Check your understanding:
- a) Repeat word for word the stretch of the article on AR and VR accessibility from "April 7, 2020" through "and employers alike.".
- b) Write the next part of the article on immersive technology for disabled workers, picking up after its final sentence.

Reading passage:

□ □ □ □ □

April 7, 2020
If you're unfamiliar with Augmented Reality (AR) and Virtual Reality (VR) in the enterprise, here's a crash course: Companies such as Boeing, Ford and Walmart are adopting immersive technologies like AR glasses and VR headsets to improve efficiency, productivity, and safety via a number of applications like training and remote support.
Immersive technologies (AR/VR) could improve lives and contribute to the GDP by enabling people with disabilities to take on careers that have so far been closed off to them. Unfortunately, enterprise AR and VR tech isn't currently designed with disabled users in mind. This is an untapped opportunity for XR companies and employers alike.
The unemployment rate for people with disabilities is significantly higher than for able-bodied people. Employers are required to provide reasonable modifications to the work environment to enable disabled persons to do their jobs. That might mean a wheelchair ramp or adaptive hardware for computer use. But, so far, it hasn't included immersive devices.
While the hype around AR and VR focuses on democratizing knowledge and access to new worlds, the technology hasn't extended to the disabled community. Let's look at VR in particular: It often takes coordinated body movements to navigate and interact in the virtual environment. User interfaces that make use of hand and head tracking require precision, excluding those with poor motor skills. And the use of more than one controller puts the tech out of reach if you lack two functioning arms or hands. Finally, the content's reliance on visual cues is a barrier to entry for the vision impaired.

□ □ □ □ □

[Dataset entries]

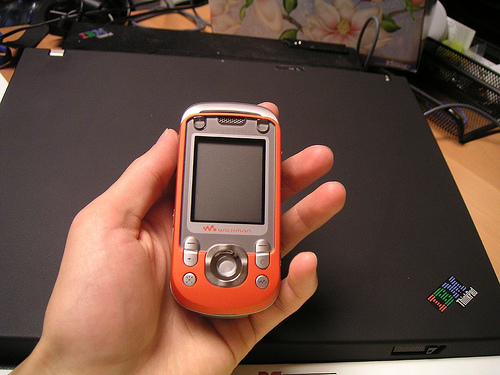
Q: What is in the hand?
A: An orange cell phone.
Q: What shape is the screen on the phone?
A: Rectangular.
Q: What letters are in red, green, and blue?
A: IBM.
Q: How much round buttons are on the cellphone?
A: Two.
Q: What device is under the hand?
A: A laptop.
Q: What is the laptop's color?
A: Black.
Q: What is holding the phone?
A: Hand.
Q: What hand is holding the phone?
A: Left.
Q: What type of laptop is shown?
A: IBM.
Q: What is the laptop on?
A: Table.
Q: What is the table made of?
A: Wood.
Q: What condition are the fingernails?
A: Short.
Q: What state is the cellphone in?
A: Powered off.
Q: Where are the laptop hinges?
A: Back of the image.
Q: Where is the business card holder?
A: Right side at the back of the laptop.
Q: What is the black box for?
A: Storage.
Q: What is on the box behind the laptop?
A: Flowers.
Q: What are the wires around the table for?
A: Notebook.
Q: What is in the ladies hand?
A: Orange cell phone.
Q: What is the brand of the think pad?
A: IBM.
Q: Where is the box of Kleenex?
A: Behind laptop.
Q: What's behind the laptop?
A: Bin.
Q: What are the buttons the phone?
A: Silver buttons.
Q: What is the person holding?
A: A cell phone.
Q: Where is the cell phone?
A: In the person's hand.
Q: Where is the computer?
A: On the desk.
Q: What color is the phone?
A: Orange.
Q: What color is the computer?
A: Black.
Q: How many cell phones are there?
A: One.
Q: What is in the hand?
A: A cell phone.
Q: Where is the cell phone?
A: In the hand.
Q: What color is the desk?
A: Brown.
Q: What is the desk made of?
A: Wood.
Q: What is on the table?
A: The computer.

□ □ □ □ □

Expected responses:
- a)
April 7, 2020
If you're unfamiliar with Augmented Reality (AR) and Virtual Reality (VR) in the enterprise, here's a crash course: Companies such as Boeing, Ford and Walmart are adopting immersive technologies like AR glasses and VR headsets to improve efficiency, productivity, and safety via a number of applications like training and remote support.
Immersive technologies (AR/VR) could improve lives and contribute to the GDP by enabling people with disabilities to take on careers that have so far been closed off to them. Unfortunately, enterprise AR and VR tech isn't currently designed with disabled users in mind. This is an untapped opportunity for XR companies and employers alike.

- b)
Accessibility is entirely possible
But these limitations are fixable: A startup called Walkin VR Driver, for example, allows someone in a wheelchair to move in virtual reality by assigning physical actions such as crouch or walk to the handheld controllers. A virtual controller, tracked by the headset or mirroring a handheld controller, makes one-handed play possible. Players can also adjust a controller's orientation, sensitivity, and range of motion to suit their unique limitations. Consider a person with cerebral palsy who has motor function only in one arm, reduced finger dexterity, and diminished speech abilities. This was the inspiration behind Eyeflite Ava, a VR app made for the Oculus Go. Controlled entirely by head movement, Ava allows the user to perform a variety of tasks like using a computer hands-free.
Microsoft has also been researching how to make immersive technologies usable by people of all abilities. The company offers SeeingVR, a developer toolkit for enhancing VR apps for people with low vision, and Canetroller, a haptic cane controller that allows the vision impaired to navigate virtual environments.
Relumino is a visual aid app by Samsung that clarifies blurry images for people with low vision wearing the Gear VR. Many people with central vision loss are surprised to find they see better using headsets like the HTC Vive. By magnifying objects and boosting contrast, the devices open these users up to visual experiences they're unable to have in the real world. Immersive audio might also add a sense of presence. What we need now is for similar capabilities to be brought into the workplace.
The future of work
Immersive tech can enable the disabled to participate more fully in the workforce. Those of us without disabilities take for granted that we go to work every day and receive pay to support ourselves. Meanwhile, over 68% of Americans with disabilities want to work but can't find a job (Kessler Foundation). These individuals are missing out on important financial and social opportunities. Employers, too, are missing out, since there's typically lower absenteeism, less turnover, and higher loyalty among disabled workers (UN).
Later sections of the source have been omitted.